How do we complete the legal part of getting married?
Updated: Jul 11
Many couples book a simple ceremony at their local Register Office in the week prior or after their ceremony with me (but this can be done at any time). They take two witnesses with them and complete the legal requirements of their marriage. This means that you don't exchange rings or say vows to each other or have music or readings. It's a bit like a trip to a solicitor or when you go to register a birth or death. This costs approximately £50 and is usually available on a specific morning each week so it is advisable to book well in advance to secure your slot. Before you do this you will also need to have given notice (ideally 3 months but at least 4 weeks before). This is where you sign a legal statement at your local register office to say you intend to get married or form a civil partnership. You must hold your ceremony within 12 months of ‘giving notice’. This costs an additional £35 each plus £30 for the appointment and £11 for the certificate. You need to give notice and pay all these fees even if you are being married by a registrar at a venue and not using a celebrant.
Will your guests know your ceremony with me is not legally binding? It is up to you what you tell your guests. A celebrant ceremony is a real and very beautiful wedding ceremony, where couples declare their love and commitment to each other in front of their family and friends. You may also choose to include a certificate signing or a whole host of other symbolic additions. Many couples choose to not tell their guests that it is not a legal ceremony and their guests are none the wiser, in fact regularly guests say after the ceremony that it was much more personalised and beautiful than other weddings they’ve been to!
In the simplest terms think about your birthday - that's the day that everyone gets together and has a party every year - no-one celebrates the day your parents went and registered the birth.
But what do we actually need to do?
You need to register your intent to marry (also known as giving notice). This enables the registration service to prepare your legal documentation and record the details of your marriage. Contact your local office (in the district you live in) and advise them that you want to give notice, and will just require a simple service to complete your paperwork and declarations. You can do this 12 months before, and have to give at least 28 days notice before you go in to complete the legal service (ideally though give at least 3 months). You can choose when this takes place so book your legal signing in when it suits you at your local registry office. You will be asked for certain information when giving notice of your intention to marry. You can view the list HERE When you attend your legal service, you don’t have to exchange rings or vows, (or any other personalisation like readings or music), it is not a legal requirement to do this when you sign your papers. Just inform the registry office that you would like a simple quick service, just yourselves and 2 witnesses. They usually have sessions on a Monday at the registry office where they do this type of service. The registrars might try and upsell you to another day / bigger room / more people / more elements, but it really isn’t necessary.

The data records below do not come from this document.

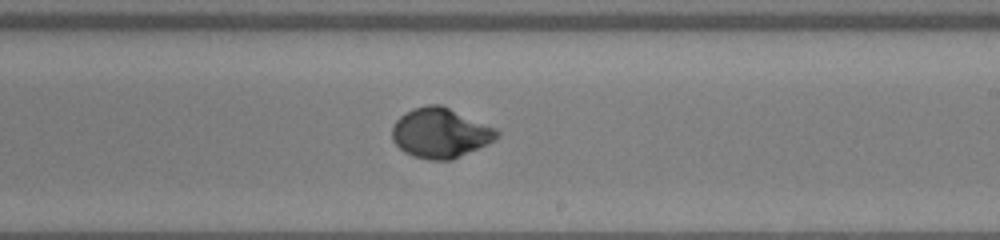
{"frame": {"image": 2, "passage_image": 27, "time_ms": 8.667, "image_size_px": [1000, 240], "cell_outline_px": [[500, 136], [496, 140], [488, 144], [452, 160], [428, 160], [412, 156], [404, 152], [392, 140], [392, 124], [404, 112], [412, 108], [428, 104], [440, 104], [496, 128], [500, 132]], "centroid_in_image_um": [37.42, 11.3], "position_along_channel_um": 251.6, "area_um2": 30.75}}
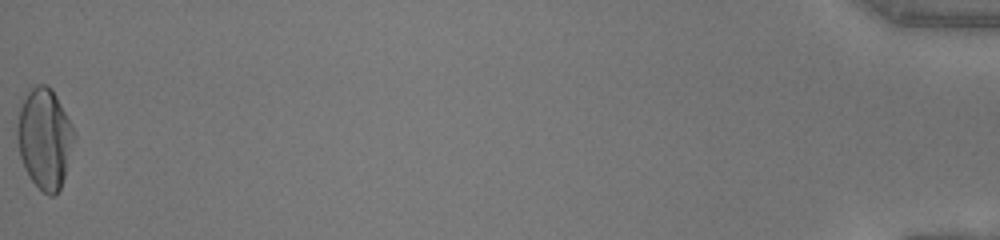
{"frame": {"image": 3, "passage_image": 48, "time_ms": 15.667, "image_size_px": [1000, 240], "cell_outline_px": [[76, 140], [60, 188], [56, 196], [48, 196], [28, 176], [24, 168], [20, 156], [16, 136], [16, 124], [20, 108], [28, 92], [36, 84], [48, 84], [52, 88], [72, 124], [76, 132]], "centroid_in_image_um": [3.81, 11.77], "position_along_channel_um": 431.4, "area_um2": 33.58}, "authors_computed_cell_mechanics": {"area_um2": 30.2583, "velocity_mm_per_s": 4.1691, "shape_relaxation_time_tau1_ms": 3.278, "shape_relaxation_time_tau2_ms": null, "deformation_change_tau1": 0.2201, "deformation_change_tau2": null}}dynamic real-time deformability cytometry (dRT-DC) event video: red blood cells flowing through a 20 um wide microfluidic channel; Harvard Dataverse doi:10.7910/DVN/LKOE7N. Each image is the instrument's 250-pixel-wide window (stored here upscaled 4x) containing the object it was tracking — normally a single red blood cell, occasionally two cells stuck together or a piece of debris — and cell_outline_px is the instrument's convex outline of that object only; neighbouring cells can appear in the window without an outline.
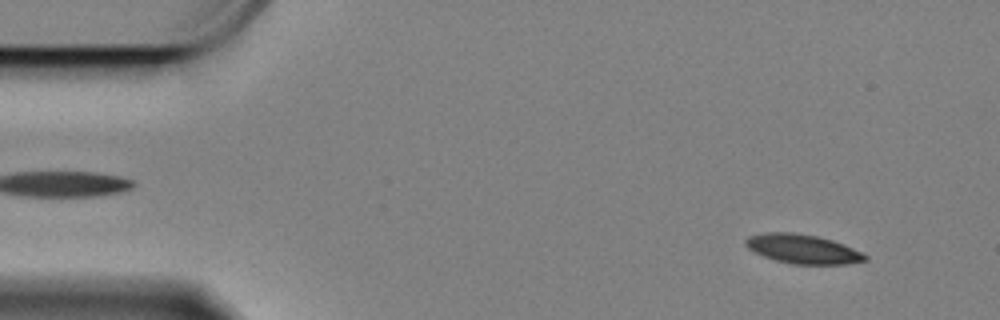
{"species": "Egyptian fruit bat (a non-hibernating species)", "species_latin": "Rousettus aegyptiacus", "temperature_condition": "cold", "stored_images_in_passage": 59, "segment_of_instrument_passage": [1, 2], "camera_frame_rate_fps": 3000, "um_per_image_px": 0.085, "animal": {"sex": "female"}, "frame": {"image": 1, "passage_image": 4, "time_ms": 1.0, "image_size_px": [1000, 320], "cell_outline_px": [[868, 260], [848, 264], [792, 264], [776, 260], [752, 252], [744, 244], [744, 240], [748, 236], [768, 232], [792, 232], [816, 236], [832, 240], [852, 248], [868, 256]], "centroid_in_image_um": [68.2, 21.16], "position_along_channel_um": 16.8, "area_um2": 20.29}}
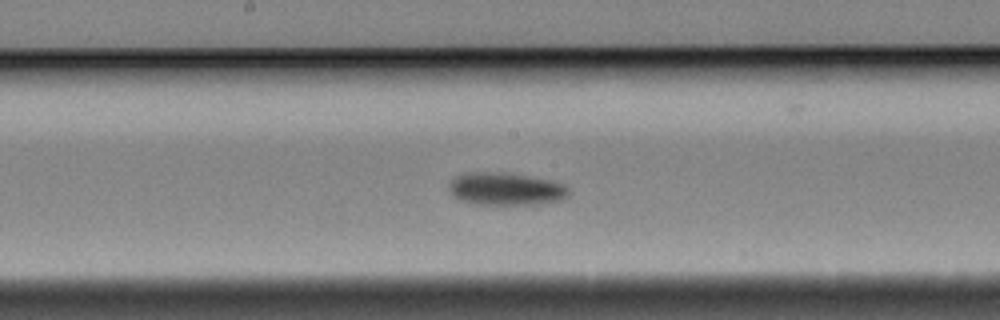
{"frame": {"image": 2, "passage_image": 29, "time_ms": 9.333, "image_size_px": [1000, 320], "cell_outline_px": [[568, 196], [560, 200], [544, 204], [472, 204], [460, 200], [452, 196], [448, 188], [448, 184], [456, 176], [468, 172], [504, 172], [552, 180], [564, 184], [568, 188]], "centroid_in_image_um": [42.97, 16.06], "position_along_channel_um": 205.2, "area_um2": 23.0}}
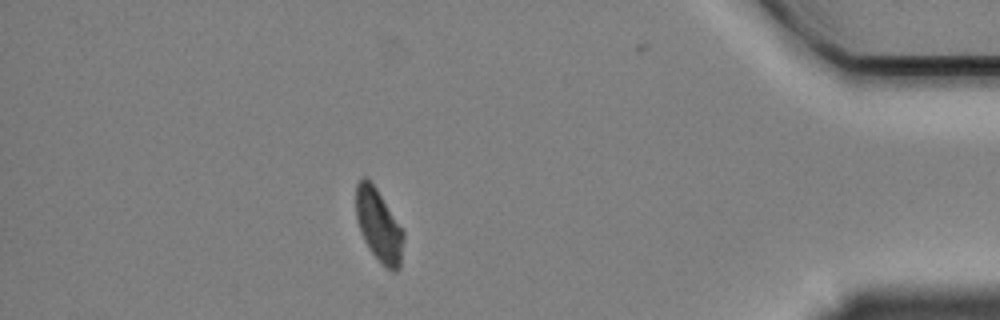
{"frame": {"image": 3, "passage_image": 51, "time_ms": 16.667, "image_size_px": [1000, 320], "cell_outline_px": [[404, 240], [400, 268], [396, 272], [392, 272], [380, 264], [368, 248], [360, 232], [356, 216], [356, 184], [364, 176], [376, 188], [404, 232]], "centroid_in_image_um": [32.2, 19.24], "position_along_channel_um": 403.0, "area_um2": 20.11}}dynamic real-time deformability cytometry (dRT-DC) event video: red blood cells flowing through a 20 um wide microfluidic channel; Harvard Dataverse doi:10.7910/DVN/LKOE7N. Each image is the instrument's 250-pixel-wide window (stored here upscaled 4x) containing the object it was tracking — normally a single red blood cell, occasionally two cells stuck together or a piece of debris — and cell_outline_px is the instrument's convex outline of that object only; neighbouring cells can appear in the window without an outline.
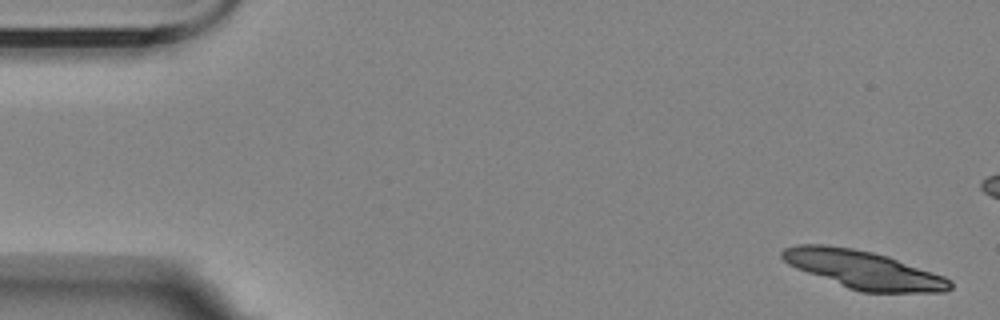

You will be required to take two witnesses and choose one from each of the following legal statements:
“I do solemnly declare that I know not of any lawful impediment why I, AB, may not be joined in matrimony to CD.”
or “I declare that I know of no legal reason why I, AB, may not be joined in marriage to CD.”
Or By replying “I am” to the question “Are you AB free lawfully to marry CD?” …
This is followed by the Contractual Vows
“I call upon these persons here present to witness that I, AB, do take thee, CD, to be my lawful wedded wife (or husband).”
or “I AB take you CD to be my wedded wife (or husband)”
or “I AB take thee CD to be my wedded wife (or husband)” …
You do not need to say vows or exchange rings or have music.
The Standard UK Fees Notice of Marriage are £35 per person which are payable to the registration service in which both parties live. You will also need to pay £30 for that appointment. You will also need to book the Statutory Ceremony which is usually around £50 plus your marriage certificate which is £11.
It’s entirely up to you when you complete the legals - some people do it in the weeks leading up to the ceremony and some follow.
And what about if we went down the route of having a registrar at our venue instead of Vikki?
The process is exactly the same as the above, you make an appointment (£30), register your intent to marry (£35 each) but then instead of completing the paperwork at the registry office you would get them to come to your venue and do that for you with a simple ceremony (£450 on a Saturday).
The ceremony is quite sterile and would be performed by someone you have never met, and who knows nothing about you other than your names, with very limited options, no real scope for personalisation and a number of restrictions about what can / can't be said.